▶ **WORK INSTRUCTIONS**
Identify all lines of the data containing the string "Показать" and copy them.
[Start of section]
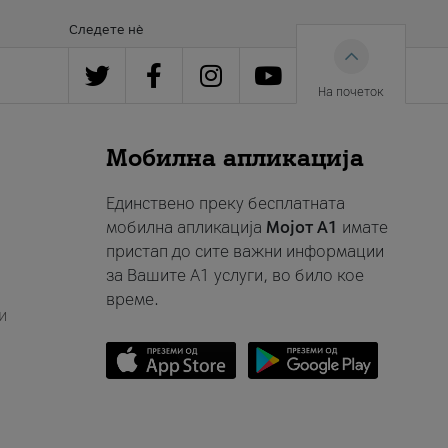
Следете нè
На почеток
Мобилна апликација
Единствено преку бесплатната
мобилна апликација
Мојот A1
имате
пристап до сите важни информации
за Вашите A1 услуги, во било кое
време.
и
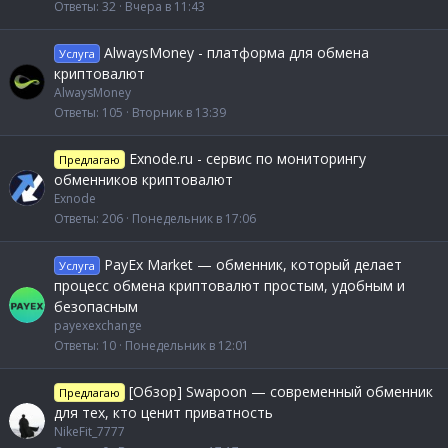
Ответы
32
Вчера в 11:43
AlwaysMoney - платформа для обмена
Услуга
криптовалют
AlwaysMoney
Ответы
105
Вторник в 13:39
Exnode.ru - сервис по мониторингу
Предлагаю
обменников криптовалют
Exnode
Ответы
206
Понедельник в 17:06
PayEx Market — обменник, который делает
Услуга
процесс обмена криптовалют простым, удобным и
безопасным
payexexchange
Ответы
10
Понедельник в 12:01
[Обзор] Swapoon — современный обменник
Предлагаю
для тех, кто ценит приватность
NikeFit_7777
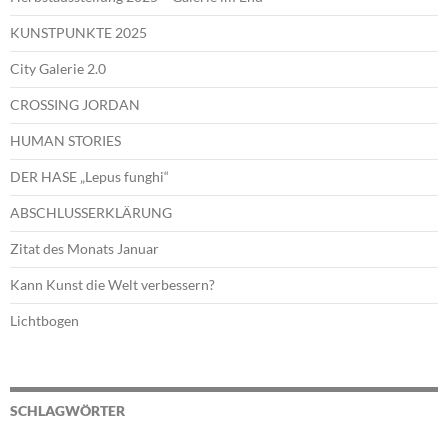
KUNSTPUNKTE 2025
City Galerie 2.0
CROSSING JORDAN
HUMAN STORIES
DER HASE „Lepus funghi“
ABSCHLUSSERKLÄRUNG
Zitat des Monats Januar
Kann Kunst die Welt verbessern?
Lichtbogen
SCHLAGWÖRTER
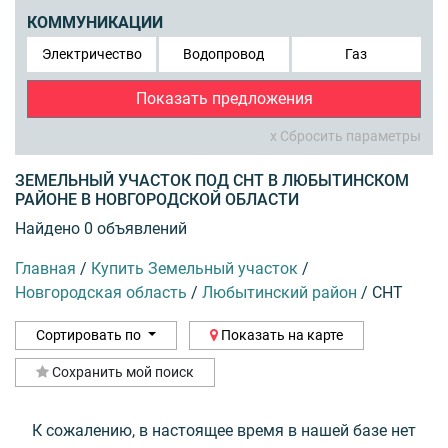
КОММУНИКАЦИИ
Электричество
Водопровод
Газ
Показать предложения
x Сбросить параметры
ЗЕМЕЛЬНЫЙ УЧАСТОК ПОД СНТ В ЛЮБЫТИНСКОМ
РАЙОНЕ В НОВГОРОДСКОЙ ОБЛАСТИ
Найдено 0 объявлений
Главная
/
Купить Земельный участок
/
Новгородская область
/
Любытинский район
/
СНТ
Сортировать по
Показать на карте
Сохранить мой поиск
К сожалению, в настоящее время в нашей базе нет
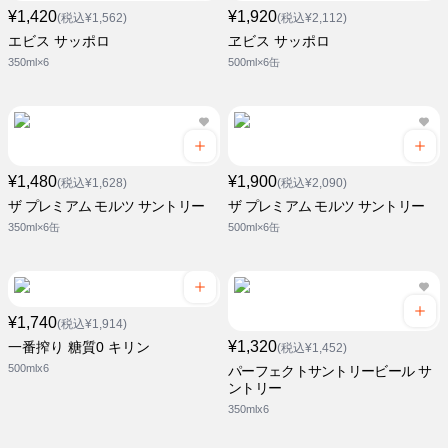
¥1,420
¥1,920
(税込¥1,562)
(税込¥2,112)
エビス サッポロ
ヱビス サッポロ
350ml×6
500ml×6缶
¥1,480
¥1,900
(税込¥1,628)
(税込¥2,090)
ザ プレミアム モルツ サントリー
ザ プレミアム モルツ サントリー
350ml×6缶
500ml×6缶
¥1,740
(税込¥1,914)
¥1,320
一番搾り 糖質0 キリン
(税込¥1,452)
500mlx6
パーフェクトサントリービール サ
ントリー
350mlx6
[End of section]
▶ **TASK RESPONSE**
Показать предложения
Показать на карте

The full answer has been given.